Und es bleibt bei der entschiedenen Unterstützung der Ukraine. Polen steht ohnehin in der vordersten Reihe der Unterstützerländer. Warschau tritt konsequent für die EU- wie NATO-Perspektive des Nachbarlandes ein, hier folgt man schlichtweg der Erfahrung des eigenen Weges. Doch anders als bei den transatlantischen Beziehungen unter Trump und beim Schengen-System, wo es um jetzige Entscheidungen gehen wird, weiß man in Warschau um die mittelfristige Zielsetzung bezüglich der Ukraine. Aber die Türen von EU wie NATO sollen offengehalten werden.

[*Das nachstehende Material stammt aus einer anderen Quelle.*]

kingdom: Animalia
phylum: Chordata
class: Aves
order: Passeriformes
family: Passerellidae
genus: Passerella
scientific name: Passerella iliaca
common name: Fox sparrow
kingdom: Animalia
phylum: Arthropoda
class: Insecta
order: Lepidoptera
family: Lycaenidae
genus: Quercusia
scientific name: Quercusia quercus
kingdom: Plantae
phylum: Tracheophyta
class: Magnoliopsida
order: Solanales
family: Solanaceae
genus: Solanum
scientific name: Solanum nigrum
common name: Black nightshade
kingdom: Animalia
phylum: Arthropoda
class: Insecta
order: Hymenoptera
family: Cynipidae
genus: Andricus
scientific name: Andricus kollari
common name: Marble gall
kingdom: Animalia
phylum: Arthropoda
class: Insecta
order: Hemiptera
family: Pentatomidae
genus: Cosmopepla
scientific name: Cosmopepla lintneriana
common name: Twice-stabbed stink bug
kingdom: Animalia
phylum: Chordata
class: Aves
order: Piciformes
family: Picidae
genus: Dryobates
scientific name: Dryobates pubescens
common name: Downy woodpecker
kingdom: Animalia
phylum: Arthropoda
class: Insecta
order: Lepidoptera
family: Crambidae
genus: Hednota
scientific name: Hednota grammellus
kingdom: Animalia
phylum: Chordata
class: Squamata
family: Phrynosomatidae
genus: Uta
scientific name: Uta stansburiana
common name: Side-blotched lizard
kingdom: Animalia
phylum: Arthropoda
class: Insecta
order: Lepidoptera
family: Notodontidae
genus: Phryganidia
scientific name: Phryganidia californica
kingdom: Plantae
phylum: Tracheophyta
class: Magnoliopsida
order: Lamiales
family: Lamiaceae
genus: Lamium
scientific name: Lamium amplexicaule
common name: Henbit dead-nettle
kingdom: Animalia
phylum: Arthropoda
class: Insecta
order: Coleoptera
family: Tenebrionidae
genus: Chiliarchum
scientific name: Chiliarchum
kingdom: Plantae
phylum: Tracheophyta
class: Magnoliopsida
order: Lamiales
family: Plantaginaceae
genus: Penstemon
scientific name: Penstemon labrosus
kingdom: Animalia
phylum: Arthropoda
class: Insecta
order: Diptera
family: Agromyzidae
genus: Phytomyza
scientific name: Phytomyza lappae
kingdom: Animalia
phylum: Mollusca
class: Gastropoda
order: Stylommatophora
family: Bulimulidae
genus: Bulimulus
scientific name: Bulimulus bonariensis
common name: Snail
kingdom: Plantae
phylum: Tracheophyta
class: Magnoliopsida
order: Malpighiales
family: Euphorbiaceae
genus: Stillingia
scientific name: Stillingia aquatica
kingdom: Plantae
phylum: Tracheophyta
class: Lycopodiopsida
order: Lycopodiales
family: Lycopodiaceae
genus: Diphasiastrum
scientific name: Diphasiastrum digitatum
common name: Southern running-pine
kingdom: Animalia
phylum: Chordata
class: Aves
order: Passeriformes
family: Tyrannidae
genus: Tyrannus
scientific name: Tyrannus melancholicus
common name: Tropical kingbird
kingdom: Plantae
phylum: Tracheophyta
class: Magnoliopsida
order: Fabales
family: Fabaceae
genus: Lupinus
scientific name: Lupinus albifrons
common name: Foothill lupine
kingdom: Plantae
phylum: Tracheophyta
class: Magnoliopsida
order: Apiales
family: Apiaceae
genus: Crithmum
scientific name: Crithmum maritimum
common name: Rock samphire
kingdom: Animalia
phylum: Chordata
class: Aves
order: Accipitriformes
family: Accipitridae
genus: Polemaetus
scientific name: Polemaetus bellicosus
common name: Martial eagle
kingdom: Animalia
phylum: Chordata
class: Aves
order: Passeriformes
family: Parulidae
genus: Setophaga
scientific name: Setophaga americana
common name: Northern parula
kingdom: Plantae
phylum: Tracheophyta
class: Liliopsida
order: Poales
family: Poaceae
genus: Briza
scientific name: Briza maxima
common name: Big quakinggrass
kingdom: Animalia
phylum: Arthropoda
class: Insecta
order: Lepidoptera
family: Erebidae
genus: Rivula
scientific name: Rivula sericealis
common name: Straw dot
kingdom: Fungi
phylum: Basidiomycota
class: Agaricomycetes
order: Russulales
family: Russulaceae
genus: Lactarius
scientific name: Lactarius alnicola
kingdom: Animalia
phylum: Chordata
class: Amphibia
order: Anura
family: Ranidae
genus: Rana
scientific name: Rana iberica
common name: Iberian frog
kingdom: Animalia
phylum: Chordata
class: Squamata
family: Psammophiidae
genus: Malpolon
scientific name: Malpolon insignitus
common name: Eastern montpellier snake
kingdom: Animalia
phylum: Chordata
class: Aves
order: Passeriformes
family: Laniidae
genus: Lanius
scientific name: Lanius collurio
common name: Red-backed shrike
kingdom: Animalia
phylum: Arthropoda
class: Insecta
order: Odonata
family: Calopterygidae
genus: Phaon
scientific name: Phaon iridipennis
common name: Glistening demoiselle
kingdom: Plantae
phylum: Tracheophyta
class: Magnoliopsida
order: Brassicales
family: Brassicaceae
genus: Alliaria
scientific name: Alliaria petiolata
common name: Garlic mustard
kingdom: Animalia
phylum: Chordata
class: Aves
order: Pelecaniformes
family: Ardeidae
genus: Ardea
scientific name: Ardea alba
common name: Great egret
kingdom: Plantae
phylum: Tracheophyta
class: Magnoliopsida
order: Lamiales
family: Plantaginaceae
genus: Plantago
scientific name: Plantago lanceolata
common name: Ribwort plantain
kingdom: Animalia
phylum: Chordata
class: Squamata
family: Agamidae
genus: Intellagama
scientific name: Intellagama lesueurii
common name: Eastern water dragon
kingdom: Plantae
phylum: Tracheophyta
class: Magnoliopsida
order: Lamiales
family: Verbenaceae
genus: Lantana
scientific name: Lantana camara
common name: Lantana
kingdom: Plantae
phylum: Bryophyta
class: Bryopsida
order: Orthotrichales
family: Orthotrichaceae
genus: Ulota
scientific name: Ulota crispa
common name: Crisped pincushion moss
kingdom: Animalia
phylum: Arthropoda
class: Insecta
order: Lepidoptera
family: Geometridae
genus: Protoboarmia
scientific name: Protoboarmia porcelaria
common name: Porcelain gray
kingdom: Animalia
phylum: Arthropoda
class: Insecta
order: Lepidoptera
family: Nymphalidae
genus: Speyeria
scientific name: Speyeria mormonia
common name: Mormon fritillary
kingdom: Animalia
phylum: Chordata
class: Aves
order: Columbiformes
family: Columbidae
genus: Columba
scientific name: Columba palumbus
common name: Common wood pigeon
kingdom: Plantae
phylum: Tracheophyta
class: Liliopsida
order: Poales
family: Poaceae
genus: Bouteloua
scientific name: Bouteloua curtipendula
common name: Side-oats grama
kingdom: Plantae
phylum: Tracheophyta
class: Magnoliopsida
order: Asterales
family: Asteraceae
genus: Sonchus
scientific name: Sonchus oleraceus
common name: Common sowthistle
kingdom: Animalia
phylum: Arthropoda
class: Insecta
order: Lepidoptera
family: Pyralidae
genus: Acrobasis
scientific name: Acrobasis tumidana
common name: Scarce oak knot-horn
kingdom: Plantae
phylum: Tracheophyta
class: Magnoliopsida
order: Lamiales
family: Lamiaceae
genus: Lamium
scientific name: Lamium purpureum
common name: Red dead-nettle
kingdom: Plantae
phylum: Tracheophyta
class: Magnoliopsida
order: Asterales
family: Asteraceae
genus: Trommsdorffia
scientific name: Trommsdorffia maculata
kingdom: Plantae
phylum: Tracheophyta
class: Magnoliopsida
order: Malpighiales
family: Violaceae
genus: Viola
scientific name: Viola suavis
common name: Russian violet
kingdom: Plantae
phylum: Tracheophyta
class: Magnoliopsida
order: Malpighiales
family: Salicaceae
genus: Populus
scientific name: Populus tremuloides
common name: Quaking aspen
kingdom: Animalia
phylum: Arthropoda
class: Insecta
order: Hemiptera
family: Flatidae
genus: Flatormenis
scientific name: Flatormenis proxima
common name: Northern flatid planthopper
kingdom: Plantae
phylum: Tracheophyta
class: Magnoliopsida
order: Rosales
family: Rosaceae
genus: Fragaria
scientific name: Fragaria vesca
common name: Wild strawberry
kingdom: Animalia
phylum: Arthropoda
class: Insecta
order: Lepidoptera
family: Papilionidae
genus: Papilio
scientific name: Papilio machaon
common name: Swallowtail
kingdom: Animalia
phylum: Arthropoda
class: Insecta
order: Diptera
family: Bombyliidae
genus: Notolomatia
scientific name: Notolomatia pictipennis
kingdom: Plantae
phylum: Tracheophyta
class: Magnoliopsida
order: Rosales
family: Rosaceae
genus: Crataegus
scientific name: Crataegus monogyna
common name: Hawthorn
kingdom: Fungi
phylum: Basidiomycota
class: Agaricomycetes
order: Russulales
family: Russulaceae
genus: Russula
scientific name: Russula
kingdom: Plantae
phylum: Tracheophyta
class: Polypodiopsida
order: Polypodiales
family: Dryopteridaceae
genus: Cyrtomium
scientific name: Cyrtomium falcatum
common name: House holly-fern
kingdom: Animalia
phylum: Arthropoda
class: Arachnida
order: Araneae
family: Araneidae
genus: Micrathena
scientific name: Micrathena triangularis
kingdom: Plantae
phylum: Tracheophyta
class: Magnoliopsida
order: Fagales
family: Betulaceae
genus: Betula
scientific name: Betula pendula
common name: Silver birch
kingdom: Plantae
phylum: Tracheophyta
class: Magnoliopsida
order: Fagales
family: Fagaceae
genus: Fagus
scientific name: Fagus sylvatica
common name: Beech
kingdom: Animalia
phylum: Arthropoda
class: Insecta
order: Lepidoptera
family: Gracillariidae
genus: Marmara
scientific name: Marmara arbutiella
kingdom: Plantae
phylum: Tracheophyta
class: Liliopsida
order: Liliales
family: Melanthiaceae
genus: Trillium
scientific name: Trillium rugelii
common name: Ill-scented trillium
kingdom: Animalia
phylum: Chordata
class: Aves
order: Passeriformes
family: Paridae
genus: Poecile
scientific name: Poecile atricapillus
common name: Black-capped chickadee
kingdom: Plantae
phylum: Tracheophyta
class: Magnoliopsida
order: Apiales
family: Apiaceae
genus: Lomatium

Obendrein kommt noch innenpolitische Dynamik hinzu: Polens Landbevölkerung lehnt einen EU-Beitritt der Ukraine mehrheitlich ab, was vor allem Wettbewerbsgründe hat, denn die leistungsfähige ukrainische Landwirtschaft würde das Spiel auf dem EU-Agrarmarkt spürbar ändern. Um für die wichtigen Mai-Wahlen zusätzlich zu mobilisieren, müsste die nationalkonservative Opposition nun auch dezidierter von bisherigen Ukraine-Positionen bezüglich EU- und NATO-Mitgliedschaft abrücken, so jedenfalls das Kalkül im Tusk-Lager.